To understand asthma, it’s necessary to understand a little about what happens when you breathe. Normally, with every breath you take, air goes through your nose or mouth, down into your throat, and into your airways, eventually making it to your lungs.
There are lots of small air passages in your lungs that help deliver oxygen from the air into your bloodstream.
Asthma symptoms occur when the lining of your airways swells and the muscles around them tighten. Mucus then fills the airways, further reducing the amount of air that can pass through.
These conditions can then bring on an asthma “attack,” which is the coughing and tightness in the chest that’s typical of asthma.
The most common symptom of asthma is wheezing. This is a squealing or whistling sound that occurs when you breathe.
Other asthma symptoms may include:
- coughing, especially at night, when laughing, or during exercise
- tightness in the chest
- shortness of breath
- difficulty talking
- anxiousness or panic
- chest pain
- rapid breathing
- frequent infections
- trouble sleeping
Although asthma is especially common in children, many people don’t develop asthma until they are adults.

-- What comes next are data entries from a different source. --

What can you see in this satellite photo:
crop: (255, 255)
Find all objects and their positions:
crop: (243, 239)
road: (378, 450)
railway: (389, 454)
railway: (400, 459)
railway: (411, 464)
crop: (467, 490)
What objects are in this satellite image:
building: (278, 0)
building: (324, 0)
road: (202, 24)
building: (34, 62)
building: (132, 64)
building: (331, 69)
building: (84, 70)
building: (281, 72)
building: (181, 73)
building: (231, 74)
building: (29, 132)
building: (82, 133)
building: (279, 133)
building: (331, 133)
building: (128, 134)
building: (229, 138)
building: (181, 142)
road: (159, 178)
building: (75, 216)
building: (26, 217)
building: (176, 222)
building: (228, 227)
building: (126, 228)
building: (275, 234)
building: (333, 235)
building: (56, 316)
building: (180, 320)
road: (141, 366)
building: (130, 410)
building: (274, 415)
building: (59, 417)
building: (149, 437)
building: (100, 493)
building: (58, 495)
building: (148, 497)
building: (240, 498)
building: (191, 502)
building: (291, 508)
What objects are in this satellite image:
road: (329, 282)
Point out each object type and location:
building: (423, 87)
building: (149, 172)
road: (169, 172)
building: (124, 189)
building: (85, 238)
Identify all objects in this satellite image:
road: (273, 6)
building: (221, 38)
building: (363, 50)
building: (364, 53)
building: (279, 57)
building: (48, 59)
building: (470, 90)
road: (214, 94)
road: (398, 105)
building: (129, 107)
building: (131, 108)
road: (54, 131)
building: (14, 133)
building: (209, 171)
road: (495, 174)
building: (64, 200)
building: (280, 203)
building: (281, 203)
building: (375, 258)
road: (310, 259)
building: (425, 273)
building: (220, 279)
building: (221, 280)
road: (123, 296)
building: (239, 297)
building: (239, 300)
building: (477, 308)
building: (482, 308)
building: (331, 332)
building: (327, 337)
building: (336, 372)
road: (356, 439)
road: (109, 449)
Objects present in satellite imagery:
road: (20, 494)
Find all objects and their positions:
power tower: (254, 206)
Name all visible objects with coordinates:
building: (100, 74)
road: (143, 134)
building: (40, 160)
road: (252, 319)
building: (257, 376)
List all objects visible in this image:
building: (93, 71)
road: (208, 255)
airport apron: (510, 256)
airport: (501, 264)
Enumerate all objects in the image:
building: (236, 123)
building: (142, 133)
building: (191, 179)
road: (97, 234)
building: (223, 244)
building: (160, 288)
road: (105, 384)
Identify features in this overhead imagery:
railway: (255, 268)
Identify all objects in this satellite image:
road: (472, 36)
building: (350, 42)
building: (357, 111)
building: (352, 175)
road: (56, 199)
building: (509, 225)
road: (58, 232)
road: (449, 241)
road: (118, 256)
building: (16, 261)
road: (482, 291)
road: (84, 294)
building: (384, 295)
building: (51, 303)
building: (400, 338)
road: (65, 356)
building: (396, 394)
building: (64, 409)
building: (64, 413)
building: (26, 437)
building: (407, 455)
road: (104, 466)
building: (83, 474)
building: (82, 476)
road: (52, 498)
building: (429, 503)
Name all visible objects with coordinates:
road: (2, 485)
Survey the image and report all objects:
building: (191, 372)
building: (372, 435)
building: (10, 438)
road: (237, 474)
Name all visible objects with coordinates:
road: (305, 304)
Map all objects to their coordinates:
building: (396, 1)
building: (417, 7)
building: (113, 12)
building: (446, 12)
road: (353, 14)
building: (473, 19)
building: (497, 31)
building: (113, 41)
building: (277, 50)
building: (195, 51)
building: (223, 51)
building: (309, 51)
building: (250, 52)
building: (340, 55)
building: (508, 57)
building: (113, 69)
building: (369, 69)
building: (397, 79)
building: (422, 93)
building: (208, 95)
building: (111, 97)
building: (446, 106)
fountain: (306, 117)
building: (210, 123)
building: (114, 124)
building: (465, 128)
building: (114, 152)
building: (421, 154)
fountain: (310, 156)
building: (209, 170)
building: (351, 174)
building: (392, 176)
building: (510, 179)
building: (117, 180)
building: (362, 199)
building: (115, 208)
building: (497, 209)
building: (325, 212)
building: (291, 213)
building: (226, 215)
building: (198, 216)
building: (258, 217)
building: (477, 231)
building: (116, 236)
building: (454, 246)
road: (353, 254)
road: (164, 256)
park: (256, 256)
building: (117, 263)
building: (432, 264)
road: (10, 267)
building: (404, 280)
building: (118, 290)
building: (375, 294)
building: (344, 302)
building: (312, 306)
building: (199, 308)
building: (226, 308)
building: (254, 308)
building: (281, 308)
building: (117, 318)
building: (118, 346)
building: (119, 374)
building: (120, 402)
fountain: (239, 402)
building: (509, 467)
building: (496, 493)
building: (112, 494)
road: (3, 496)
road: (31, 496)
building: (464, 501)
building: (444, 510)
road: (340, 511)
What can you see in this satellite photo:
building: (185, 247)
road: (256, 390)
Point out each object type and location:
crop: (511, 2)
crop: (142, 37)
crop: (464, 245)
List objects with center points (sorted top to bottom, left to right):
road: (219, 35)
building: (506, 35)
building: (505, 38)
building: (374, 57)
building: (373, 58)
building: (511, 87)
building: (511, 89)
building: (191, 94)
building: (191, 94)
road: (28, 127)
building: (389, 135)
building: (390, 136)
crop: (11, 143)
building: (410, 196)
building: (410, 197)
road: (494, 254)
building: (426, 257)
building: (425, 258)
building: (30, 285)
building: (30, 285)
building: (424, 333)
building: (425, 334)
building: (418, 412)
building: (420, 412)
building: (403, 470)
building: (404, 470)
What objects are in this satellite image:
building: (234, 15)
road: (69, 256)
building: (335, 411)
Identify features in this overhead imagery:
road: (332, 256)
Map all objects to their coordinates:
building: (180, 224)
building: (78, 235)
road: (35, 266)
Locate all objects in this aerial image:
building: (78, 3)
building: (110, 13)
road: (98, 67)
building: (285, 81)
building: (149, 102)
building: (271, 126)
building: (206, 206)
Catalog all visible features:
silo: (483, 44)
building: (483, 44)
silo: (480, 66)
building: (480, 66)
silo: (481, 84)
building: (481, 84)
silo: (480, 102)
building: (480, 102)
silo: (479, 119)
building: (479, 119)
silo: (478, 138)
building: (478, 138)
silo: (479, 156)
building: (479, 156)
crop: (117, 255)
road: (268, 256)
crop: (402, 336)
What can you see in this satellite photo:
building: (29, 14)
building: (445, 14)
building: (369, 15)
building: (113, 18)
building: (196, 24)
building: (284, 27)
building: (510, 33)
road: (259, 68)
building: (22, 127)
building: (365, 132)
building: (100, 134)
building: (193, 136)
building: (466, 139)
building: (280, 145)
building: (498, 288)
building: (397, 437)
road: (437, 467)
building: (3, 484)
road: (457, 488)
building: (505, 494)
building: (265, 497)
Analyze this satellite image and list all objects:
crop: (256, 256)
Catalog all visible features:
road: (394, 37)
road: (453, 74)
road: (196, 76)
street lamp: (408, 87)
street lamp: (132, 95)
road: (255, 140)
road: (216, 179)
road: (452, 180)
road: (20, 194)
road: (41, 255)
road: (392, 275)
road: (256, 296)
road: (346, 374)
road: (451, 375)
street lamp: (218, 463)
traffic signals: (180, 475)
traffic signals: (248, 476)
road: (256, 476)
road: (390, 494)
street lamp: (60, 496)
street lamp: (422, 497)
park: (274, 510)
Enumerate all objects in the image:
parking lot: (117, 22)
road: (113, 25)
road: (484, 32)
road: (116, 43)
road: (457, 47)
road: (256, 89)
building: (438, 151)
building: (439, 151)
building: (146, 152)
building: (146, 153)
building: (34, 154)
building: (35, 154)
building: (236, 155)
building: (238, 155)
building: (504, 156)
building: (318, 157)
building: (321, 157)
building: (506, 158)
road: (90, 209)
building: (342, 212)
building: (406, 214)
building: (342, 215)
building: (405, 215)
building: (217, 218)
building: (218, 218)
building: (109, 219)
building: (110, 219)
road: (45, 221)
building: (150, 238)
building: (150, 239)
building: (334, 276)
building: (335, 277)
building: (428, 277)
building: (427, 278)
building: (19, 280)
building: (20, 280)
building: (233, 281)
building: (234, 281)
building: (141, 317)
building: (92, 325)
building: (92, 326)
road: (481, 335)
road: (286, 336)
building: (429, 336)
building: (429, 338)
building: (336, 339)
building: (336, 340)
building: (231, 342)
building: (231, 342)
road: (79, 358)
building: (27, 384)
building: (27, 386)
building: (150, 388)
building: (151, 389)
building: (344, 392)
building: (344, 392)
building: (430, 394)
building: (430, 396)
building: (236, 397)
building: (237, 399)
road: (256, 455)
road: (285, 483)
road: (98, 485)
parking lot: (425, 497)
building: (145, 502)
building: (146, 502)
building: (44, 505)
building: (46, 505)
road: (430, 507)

No single cause has been identified as source for asthma. Instead, researchers believe it’s caused by a variety of factors. These factors include:
- Genetics. If a parent or sibling has asthma, you’re more likely to develop it.
- History of viral infections. People with a history of severe viral infections during childhood, such as respiratory syncytial virus infection (RSV), may be more likely to develop the condition.
- Hygiene hypothesis. This theory explains that when babies aren’t exposed to enough bacteria in their early months and years, their immune systems don’t become strong enough to fight off asthma and other allergic conditions.
Treatments for asthma fall into four primary categories:
- quick relief medications
- long-term control medications
- a combination of quick relief and long-term control medications.